Psychother Psychosom Med Psychol 2004; 54 - P3544
DOI: 10.1055/s-2004-819876

Psychosomatische Belastungsfaktoren bei kompensiertem und dekompensiertem Tinnitus

C Stobik 1, RK Weber 2, TF Münte 3, J Frommer 4
  • 1Westerwaldklinik Waldbreitbach
  • 2Klinik für Hals-Nasen-Ohren-Heilkunde, Kopf- und Halschirurgie im Marienhospital Stuttgart
  • 3Psychologisches Institut II der Otto-von-Guericke-Universität Magdeburg
  • 4Uniklinikum Magdeburg, Abteilung für Psychosomatische Medizin und Psychotherapie

Fragestellung: Der chronisch dekompensierte Tinnitus wird heute als ätiologisch uneinheitliches komplexes psychosomatisches Geschehen beschrieben. Dabei wird sowohl otologischen und anderen somatischen Funktionsschädigungen als auch psychischen und sozialen Faktoren ein bestimmender Einfluss auf die subjektive Tinnitusbelastung zugeschrieben. Weitgehend ungeklärt ist jedoch bislang das Zusammenspiel dieser Faktoren im einzelnen und ihr Einfluss auf die Tinnitusbewältigung. Methoden: 53 Patienten mit chronischem Tinnitus wurden mithilfe des Tinnitusfragebogens (TF) nach dem Ausmaß ihrer subjektiven Tinnitusbelastung in die Gruppen kompensiert und dekompensiert unterteilt. Mithilfe von Selbstbeurteilungsinstrumenten und der Erhebung somatischer Belastungsfaktoren wurden die zwei Belastungsgruppen auf Unterschiede im psychischen und psychosozialen Bereich, der Krankheitsverarbeitung und in der Komorbidität verglichen. Ergebnisse: Die Patienten mit einem dekompensierten Tinnitus waren psychisch und sozial beeinträchtigter, depressiver und besaßen eine ineffektivere Krankheitsverarbeitung. Der wesentliche Unterschied zwischen beiden Belastungsgruppen liegt jedoch in einer deutlich höheren somatischen Multimorbidität, insbesondere in der Vergesellschaftung mit Hypakusis und Herzkreislauferkrankungen. 81% aller Patienten besaßen eine Hörstörung.
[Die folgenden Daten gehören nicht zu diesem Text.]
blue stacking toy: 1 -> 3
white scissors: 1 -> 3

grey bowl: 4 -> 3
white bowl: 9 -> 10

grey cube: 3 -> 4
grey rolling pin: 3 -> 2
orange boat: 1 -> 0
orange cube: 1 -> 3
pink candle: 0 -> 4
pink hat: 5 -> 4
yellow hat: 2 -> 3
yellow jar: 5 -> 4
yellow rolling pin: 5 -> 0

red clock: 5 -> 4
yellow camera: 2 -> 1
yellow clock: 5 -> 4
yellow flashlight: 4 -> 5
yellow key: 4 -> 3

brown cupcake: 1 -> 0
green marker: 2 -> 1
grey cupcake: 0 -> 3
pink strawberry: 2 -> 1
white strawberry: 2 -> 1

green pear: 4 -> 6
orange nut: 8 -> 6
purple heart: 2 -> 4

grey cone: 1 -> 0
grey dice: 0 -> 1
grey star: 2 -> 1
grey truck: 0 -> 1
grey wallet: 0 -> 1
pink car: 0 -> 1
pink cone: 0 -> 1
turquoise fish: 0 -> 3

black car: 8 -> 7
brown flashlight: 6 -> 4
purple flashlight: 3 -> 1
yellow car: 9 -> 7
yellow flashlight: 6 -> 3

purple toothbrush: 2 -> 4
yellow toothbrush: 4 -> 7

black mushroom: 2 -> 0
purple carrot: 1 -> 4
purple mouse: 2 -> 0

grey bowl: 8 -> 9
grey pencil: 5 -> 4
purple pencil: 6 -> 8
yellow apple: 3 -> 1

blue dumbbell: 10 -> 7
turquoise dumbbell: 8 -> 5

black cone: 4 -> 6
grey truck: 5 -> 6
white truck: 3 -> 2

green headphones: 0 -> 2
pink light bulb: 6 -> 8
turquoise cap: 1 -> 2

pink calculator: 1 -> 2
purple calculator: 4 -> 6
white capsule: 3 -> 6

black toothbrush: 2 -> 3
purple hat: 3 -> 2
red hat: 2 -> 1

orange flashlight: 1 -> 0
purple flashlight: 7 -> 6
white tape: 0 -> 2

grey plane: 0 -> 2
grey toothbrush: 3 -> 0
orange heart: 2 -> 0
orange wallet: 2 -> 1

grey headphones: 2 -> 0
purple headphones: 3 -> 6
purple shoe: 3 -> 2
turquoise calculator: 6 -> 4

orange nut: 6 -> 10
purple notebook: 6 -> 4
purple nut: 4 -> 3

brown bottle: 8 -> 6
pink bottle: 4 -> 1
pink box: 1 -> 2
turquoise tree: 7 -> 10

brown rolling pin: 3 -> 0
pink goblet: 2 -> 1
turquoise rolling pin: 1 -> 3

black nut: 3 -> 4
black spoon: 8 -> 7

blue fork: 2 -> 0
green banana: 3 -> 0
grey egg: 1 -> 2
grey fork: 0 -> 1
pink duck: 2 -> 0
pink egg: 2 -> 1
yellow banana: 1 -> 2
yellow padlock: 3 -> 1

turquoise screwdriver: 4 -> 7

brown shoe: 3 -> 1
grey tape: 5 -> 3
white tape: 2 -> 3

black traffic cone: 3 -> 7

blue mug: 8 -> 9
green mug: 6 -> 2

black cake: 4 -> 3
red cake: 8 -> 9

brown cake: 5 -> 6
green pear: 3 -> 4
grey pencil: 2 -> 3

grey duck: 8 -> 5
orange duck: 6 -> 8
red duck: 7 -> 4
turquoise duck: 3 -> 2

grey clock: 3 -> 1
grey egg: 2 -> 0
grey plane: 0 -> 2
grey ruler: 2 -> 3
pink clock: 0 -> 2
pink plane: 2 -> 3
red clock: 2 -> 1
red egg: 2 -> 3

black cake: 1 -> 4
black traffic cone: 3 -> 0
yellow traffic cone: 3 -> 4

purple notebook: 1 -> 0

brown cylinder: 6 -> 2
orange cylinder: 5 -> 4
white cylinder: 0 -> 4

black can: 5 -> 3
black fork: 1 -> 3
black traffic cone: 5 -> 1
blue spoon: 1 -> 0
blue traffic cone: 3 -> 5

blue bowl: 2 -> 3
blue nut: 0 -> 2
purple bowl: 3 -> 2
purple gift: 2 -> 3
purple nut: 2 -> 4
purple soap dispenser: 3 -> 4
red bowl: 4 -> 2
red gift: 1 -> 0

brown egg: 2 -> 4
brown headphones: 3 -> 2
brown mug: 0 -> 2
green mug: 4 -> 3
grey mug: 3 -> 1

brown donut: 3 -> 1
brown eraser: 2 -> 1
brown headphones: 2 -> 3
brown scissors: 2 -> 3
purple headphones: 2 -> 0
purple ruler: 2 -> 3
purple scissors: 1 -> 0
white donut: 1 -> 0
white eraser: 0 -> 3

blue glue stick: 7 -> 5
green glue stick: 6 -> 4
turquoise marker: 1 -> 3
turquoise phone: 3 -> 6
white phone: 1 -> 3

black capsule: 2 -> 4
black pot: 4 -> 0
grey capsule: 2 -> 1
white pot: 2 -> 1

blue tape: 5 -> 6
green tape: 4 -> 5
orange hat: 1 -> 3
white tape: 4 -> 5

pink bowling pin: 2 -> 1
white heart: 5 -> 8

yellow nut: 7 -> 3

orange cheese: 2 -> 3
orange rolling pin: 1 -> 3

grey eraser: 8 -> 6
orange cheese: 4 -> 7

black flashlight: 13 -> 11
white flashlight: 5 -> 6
Patienten mit einem dekompensierten Tinnitus waren dabei durch ihre Hörstörung stärker beeinträchtigt als die Vergleichsgruppe. Diskussion: In der Diagnostik und Therapie des Tinnitus müssen neben psychischen und psychosozialen Aspekten, somatische Faktoren als Einflussgröße auf die Krankheitsverarbeitung stärkere Berücksichtigung finden.